- Problem description -
Once the images are set aside, output the listing exactly as it stands.

□ □ □ □ □ □ □

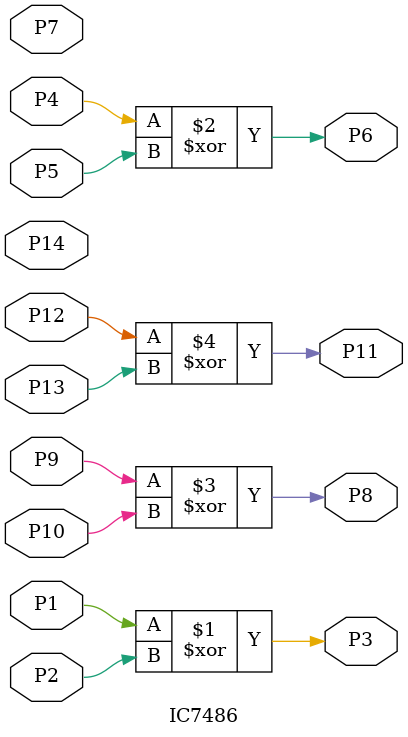
<source format=v>
module IC7486(P1,P2,P3,P4,P5,P6,P7,P8,P9,P10,P11,P12,P13,P14);
input P1,P2,P4,P5,P9,P10,P12,P13;
input P7,P14;//SUPPLY
output P3,P6,P8,P11;

assign P3=P1^P2;
assign P6=P4^P5;
assign P8=P9^P10;
assign P11=P12^P13;

endmodule

</source>
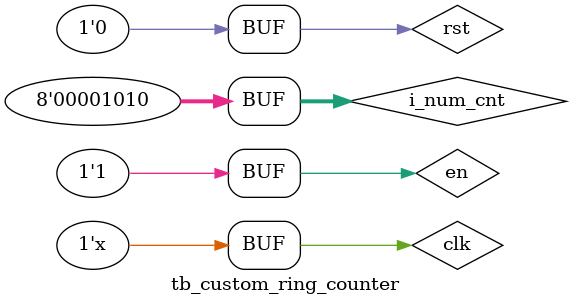
<source format=v>
module tb_custom_ring_counter;
    reg clk;
    reg rst;
    reg en;
    reg [7:0] i_num_cnt;
    wire [7:0] out;
    wire is_done_o;

    always #5 clk = ~clk;
    initial begin
        #0 clk = 0; rst = 1; en = 0; i_num_cnt = 8'b0;
        #50 rst = 0;
        #10 en = 1; i_num_cnt = 8'b0000_1010;
        #1000;
    end
    custom_ring_couter custom_ring_couter_inst(
        .clk(clk), 
        .rst(rst), 
        .en(en),
        .i_num_cnt(i_num_cnt),
        .out(out),
        .is_done_o(is_done_o)
    );
endmodule
</source>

□ □ □ □ □ □ □

- Exercise solution -
<source format=v>
module IC7486(P1,P2,P3,P4,P5,P6,P7,P8,P9,P10,P11,P12,P13,P14);
input P1,P2,P4,P5,P9,P10,P12,P13;
input P7,P14;//SUPPLY
output P3,P6,P8,P11;

assign P3=P1^P2;
assign P6=P4^P5;
assign P8=P9^P10;
assign P11=P12^P13;

endmodule

</source>
<source format=v>
module tb_custom_ring_counter;
    reg clk;
    reg rst;
    reg en;
    reg [7:0] i_num_cnt;
    wire [7:0] out;
    wire is_done_o;

    always #5 clk = ~clk;
    initial begin
        #0 clk = 0; rst = 1; en = 0; i_num_cnt = 8'b0;
        #50 rst = 0;
        #10 en = 1; i_num_cnt = 8'b0000_1010;
        #1000;
    end
    custom_ring_couter custom_ring_couter_inst(
        .clk(clk), 
        .rst(rst), 
        .en(en),
        .i_num_cnt(i_num_cnt),
        .out(out),
        .is_done_o(is_done_o)
    );
endmodule
</source>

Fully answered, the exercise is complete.